#### Task prompt
List all lines of the data containing the word "waterway".
Segment Open
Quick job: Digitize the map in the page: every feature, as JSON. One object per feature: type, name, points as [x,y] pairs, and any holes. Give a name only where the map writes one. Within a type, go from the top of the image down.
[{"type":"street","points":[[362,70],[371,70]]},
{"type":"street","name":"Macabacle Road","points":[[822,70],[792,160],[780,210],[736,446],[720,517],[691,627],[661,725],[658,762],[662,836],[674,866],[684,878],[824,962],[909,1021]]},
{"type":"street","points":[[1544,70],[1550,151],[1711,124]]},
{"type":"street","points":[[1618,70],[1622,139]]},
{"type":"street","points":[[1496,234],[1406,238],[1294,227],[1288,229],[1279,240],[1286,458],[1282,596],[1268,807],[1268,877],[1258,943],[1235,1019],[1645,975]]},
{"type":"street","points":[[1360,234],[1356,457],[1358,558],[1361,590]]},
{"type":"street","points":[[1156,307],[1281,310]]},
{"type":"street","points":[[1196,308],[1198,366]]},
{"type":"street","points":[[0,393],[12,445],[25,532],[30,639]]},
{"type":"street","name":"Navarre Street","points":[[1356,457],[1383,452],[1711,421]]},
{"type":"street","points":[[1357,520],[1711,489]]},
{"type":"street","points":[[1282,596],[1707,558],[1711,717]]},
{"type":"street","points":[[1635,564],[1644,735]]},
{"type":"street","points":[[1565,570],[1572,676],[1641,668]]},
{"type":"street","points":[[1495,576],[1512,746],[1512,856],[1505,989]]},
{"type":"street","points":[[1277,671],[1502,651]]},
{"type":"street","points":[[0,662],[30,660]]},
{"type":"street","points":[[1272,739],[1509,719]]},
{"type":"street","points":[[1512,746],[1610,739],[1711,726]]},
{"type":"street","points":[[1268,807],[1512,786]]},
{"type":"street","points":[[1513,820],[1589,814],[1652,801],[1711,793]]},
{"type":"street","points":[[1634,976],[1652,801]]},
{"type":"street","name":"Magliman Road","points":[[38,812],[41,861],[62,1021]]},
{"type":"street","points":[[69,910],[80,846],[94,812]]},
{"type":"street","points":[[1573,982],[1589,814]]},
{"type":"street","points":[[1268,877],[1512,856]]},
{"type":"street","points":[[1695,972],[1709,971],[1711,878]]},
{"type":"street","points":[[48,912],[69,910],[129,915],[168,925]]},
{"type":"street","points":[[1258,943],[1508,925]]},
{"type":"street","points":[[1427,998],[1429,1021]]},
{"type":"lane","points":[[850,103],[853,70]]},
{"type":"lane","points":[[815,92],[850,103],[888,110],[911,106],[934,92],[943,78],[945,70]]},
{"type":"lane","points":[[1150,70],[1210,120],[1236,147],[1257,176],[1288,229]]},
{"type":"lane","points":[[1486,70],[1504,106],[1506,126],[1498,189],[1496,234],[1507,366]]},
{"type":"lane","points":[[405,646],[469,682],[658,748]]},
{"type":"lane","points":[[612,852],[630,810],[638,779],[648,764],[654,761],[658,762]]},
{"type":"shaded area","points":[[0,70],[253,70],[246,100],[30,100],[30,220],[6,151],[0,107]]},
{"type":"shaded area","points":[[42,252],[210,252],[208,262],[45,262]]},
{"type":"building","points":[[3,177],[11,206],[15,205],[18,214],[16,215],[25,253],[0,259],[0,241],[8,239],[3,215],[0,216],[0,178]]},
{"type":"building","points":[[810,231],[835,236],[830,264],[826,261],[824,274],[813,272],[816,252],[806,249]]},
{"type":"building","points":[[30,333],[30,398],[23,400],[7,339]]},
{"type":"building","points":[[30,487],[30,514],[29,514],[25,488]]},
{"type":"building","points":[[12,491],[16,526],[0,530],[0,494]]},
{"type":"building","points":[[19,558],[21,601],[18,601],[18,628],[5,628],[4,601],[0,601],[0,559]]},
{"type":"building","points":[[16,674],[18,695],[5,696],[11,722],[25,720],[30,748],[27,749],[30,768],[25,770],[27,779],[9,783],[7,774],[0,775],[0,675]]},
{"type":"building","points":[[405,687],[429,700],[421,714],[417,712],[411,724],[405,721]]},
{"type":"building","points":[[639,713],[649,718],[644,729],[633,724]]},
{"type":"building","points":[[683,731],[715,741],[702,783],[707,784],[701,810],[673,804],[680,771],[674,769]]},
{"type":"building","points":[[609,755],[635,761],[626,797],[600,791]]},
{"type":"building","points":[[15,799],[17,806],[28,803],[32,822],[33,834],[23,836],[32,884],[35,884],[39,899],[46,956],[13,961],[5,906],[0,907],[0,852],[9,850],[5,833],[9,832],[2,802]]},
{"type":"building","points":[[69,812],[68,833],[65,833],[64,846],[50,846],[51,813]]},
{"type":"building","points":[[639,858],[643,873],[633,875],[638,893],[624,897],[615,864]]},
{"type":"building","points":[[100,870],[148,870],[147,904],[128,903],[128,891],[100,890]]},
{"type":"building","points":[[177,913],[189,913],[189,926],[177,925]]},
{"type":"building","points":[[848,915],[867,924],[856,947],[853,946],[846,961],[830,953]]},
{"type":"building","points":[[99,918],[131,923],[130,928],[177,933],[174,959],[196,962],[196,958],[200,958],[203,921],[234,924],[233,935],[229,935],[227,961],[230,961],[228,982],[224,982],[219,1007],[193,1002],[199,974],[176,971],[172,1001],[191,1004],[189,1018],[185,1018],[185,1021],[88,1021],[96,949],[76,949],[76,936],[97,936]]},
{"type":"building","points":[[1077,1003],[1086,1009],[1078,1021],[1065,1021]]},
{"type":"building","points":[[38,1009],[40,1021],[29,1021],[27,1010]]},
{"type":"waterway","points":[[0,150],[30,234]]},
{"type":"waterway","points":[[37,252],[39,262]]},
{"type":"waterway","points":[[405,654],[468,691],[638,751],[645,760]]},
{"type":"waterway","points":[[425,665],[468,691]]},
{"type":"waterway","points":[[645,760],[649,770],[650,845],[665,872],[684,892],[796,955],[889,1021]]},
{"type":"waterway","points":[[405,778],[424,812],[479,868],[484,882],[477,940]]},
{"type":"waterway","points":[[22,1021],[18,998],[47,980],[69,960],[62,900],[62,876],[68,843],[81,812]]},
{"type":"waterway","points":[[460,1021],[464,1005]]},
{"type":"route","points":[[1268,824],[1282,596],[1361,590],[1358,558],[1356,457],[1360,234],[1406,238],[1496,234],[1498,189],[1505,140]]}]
Segment Closed
#### Exercise solution
{"type":"waterway","points":[[0,150],[30,234]]},
{"type":"waterway","points":[[37,252],[39,262]]},
{"type":"waterway","points":[[405,654],[468,691],[638,751],[645,760]]},
{"type":"waterway","points":[[425,665],[468,691]]},
{"type":"waterway","points":[[645,760],[649,770],[650,845],[665,872],[684,892],[796,955],[889,1021]]},
{"type":"waterway","points":[[405,778],[424,812],[479,868],[484,882],[477,940]]},
{"type":"waterway","points":[[22,1021],[18,998],[47,980],[69,960],[62,900],[62,876],[68,843],[81,812]]},
{"type":"waterway","points":[[460,1021],[464,1005]]},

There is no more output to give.